[QUOTED TEXT]:
--

Olayemi Cardoso: Economic briefing at the Joint Senate Committee on Finance, Banking, Insurance and other Financial Institutions and National Planning

Speech by Mr Olayemi Cardoso, Governor of the Central Bank of Nigeria, at the Economic briefing at the Joint Senate Committee on Finance, Banking, Insurance and other Financial Institutions and National Planning, Lagos, 9 February 2024.

The views expressed in this speech are those of the speaker and not the view of the BIS.

Central bank speech  | 
13 February 2024
PDF full text
(8kb)
 |  4 pages

Chairman, Senate Committee on Banking, Insurance, and Other

Financial Institutions: Distinguished Senator Mukhail

Adetokunbo Abiru

Chairman, Senate Committee on Finance: Distinguished Senator

Mohammed Sani Musa

Chairman, Senate Committee on National Planning:

Distinguished Senator Abdullahi Yahaya

Distinguished Vice Chairs and Members of the Joint Senate

Committees here today

Honourable Ministers

My colleagues from the Central Bank of Nigeria

Gentlemen of the Press

Ladies and Gentlemen

Good morning,

Permit me to read a prepared statement given the seriousness of this matter and then subsequently have a discussion on these topics during the Q & A session.

I am honoured to appear before this Joint Senate Committee on Finance, Banking, Insurance, and Other Financial Institutions and National Planning to address critical concerns related to exchange rates and inflationary pressures in the economy.

Indeed, this is the major topic of concern in our villages, our towns and our cities. The urgency of the matter is not lost on us at the Central Bank, and I assure you we are working tirelessly with colleagues across government, including with the leadership of this National Assembly, to bring lasting solutions.

Inflation

In December 2023, the economic landscape revealed significant shifts. The headline inflation stood at 28.92% in December 2023 as against 28.20 % in November, food inflation was 33.93% as against 32.84% in November, while core inflation was 23.06% as against 22.38% in October 2023.

Headline inflation surged to 28.92%, propelled by food shortages, distribution challenges, and seasonal trends. The festive season's consumer demand upsurge, following subdued periods due to energy and foreign exchange reforms, contributed to this trend, persisting from November through December yearly.

--

[GIVEN RECORDS]:

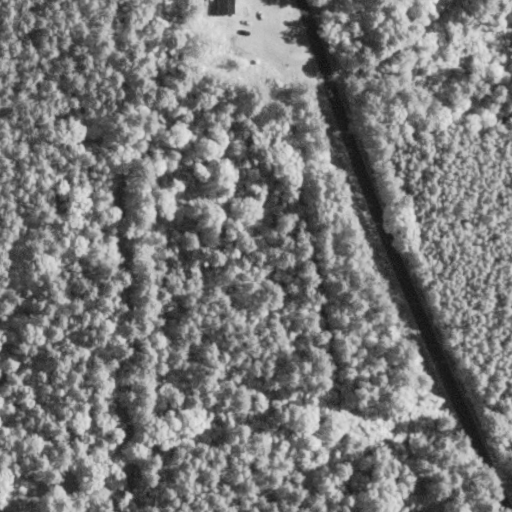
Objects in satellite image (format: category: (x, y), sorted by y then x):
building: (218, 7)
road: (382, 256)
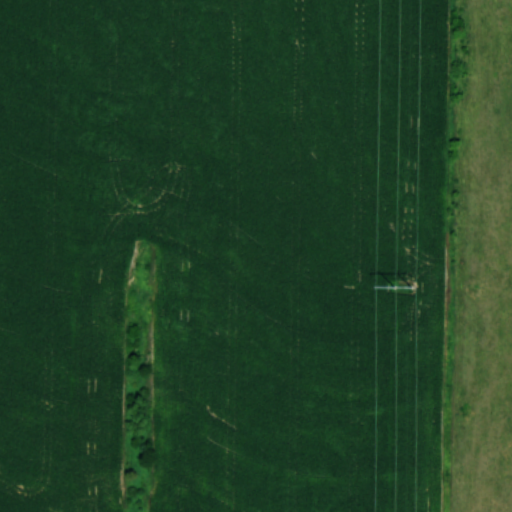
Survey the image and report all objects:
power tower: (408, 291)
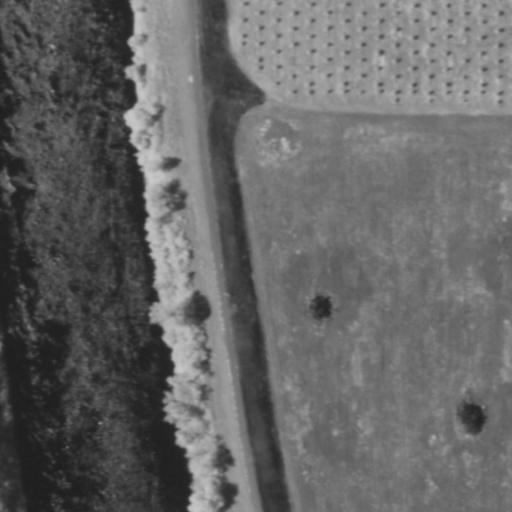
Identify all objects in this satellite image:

--

[COMPLETE THE FOLLOWING]:
1: According to the speech above, what was the food inflation rate in December 2023?
2: Return the passage of the speech above, from "Speech by Mr" down to "of the BIS.".
3: Decide whether each statement agrees with the speech above, and give yes or no with the deciding words quoted from the speech: (a) The speech was delivered in Lagos. (b) Core inflation in December 2023 was above 24%. (c) The speaker asked to read a prepared statement before holding a discussion during the Q & A session.

[FINAL ANSWERS]:
1: 33.93%

2:
Speech by Mr Olayemi Cardoso, Governor of the Central Bank of Nigeria, at the Economic briefing at the Joint Senate Committee on Finance, Banking, Insurance and other Financial Institutions and National Planning, Lagos, 9 February 2024.

The views expressed in this speech are those of the speaker and not the view of the BIS.

3:
(a) Yes: "Lagos, 9 February 2024."
(b) No: "core inflation was 23.06%"
(c) Yes: "Permit me to read a prepared statement given the seriousness of this matter and then subsequently have a discussion on these topics during the Q & A session."